On May 28, 2019, Allergan and Geodon Richter were given FDA approval for Vraylar® (cariprazine) capsules to treat adults who have depressive episodes that are associated with bipolar I disorder. An atypical antipsychotic drug, Vraylar now is FDA approved to treat all phases (depressive, manic and mixed) of bipolar I disorder. It also has an indication for schizophrenia. For the new indication, recommended dosing is either 1.5mg or 3mg daily. All atypical antipsychotics are required to carry a boxed warning against using them for elderly or pediatric/adolescent/young adult patients. They may increase the risk of death for seniors and promote suicidal feelings or actions for younger patients. Full prescribing information is here.

New Indication for Revlimid

Celgene’s Revlimid® (lenalidomide) capsules was FDA approved on May 28, 2019, for the treatment of two indolent (slowly progressing) non-Hodgkin’s lymphomas, which together represent about 30% of U.S. lymphoma cases. Along with Rituxan® (rituximab – Genentech), it is indicated to treat adult patients who have follicular lymphoma (FL) or marginal zone lymphoma (MZL) that no longer responds to chemo or that recurs after chemo. The treatment protocol is on 28-day cycles that include 20mg of Revlimid once a day for the first 21 days of each cycle and 375mg/m2 of Rituxan once a week for the first cycle followed by once a month for the rest of therapy.
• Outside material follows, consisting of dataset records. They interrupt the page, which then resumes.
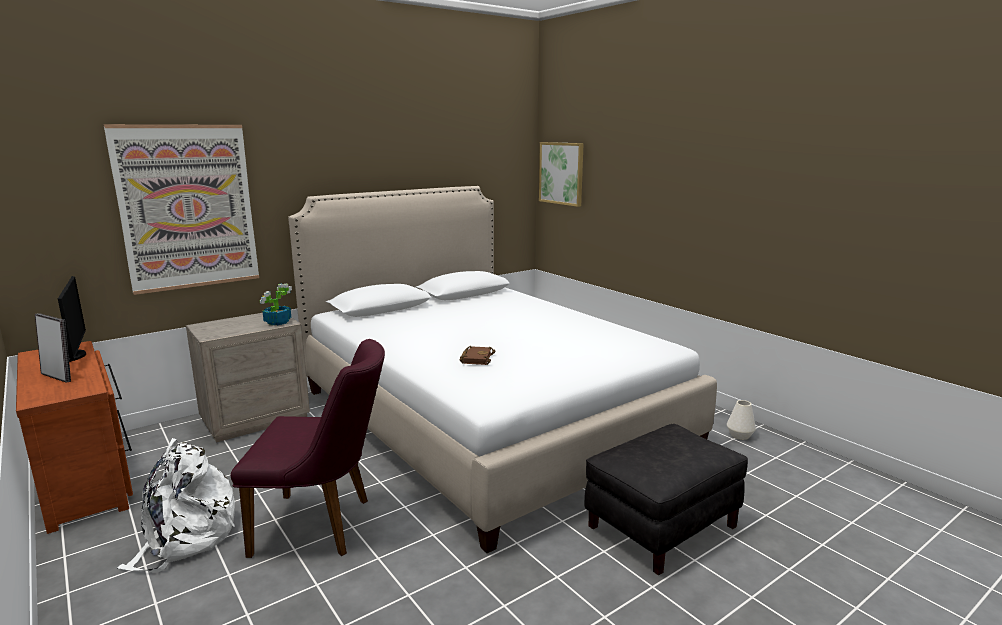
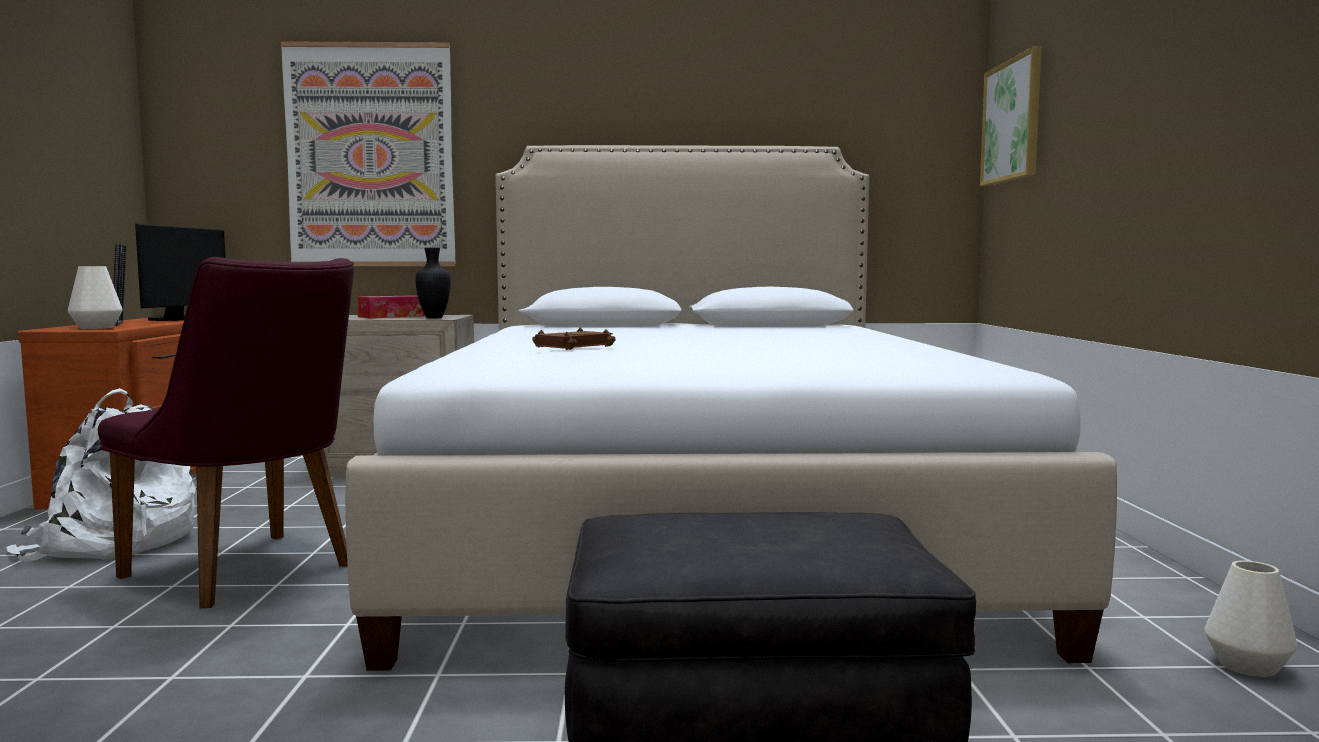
camera: 35 degrees right, 10 degrees down
potted plant [260,284,292,326] -> black vase [415,247,451,318]
none -> white vase [68,266,123,329]
none -> tissue box [357,295,425,318]

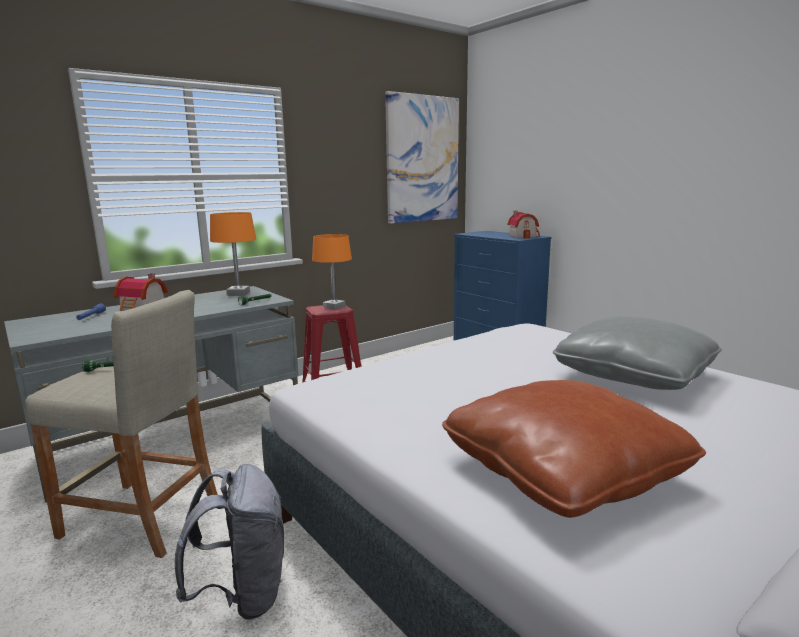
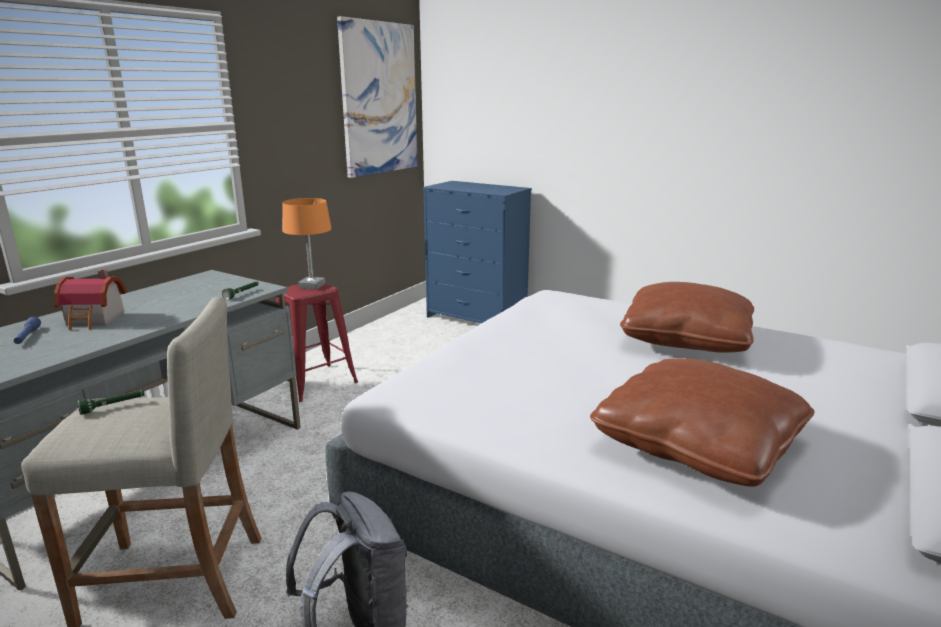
camera: 20 degrees left, 5 degrees up
orange table lamp [210,212,256,296] -> none
toy house [508,211,540,239] -> none
grey pillow [553,316,722,390] -> brown pillow [620,282,754,353]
Treatments continue for up to 12 cycles if the patient can tolerate them. In the pivotal clinical trial, average PFS was nearly three times as long for patients treated with the two-drug combination versus patients receiving Rituxan and a placebo (39.4 months versus 14.1 months). Revlimid also is indicated as monotherapy for mantle cell lymphoma and transfusion-dependent anemia. In combination with dexamethasone, it treats multiple myeloma. However, it has significant risks of causing severe side effects, including blood cell abnormalities and deformity or death of a fetus. Therefore, it is available only through limited distribution under a risk evaluation and mitigation strategy (REMS). Revlimid’s updated prescribing information is here.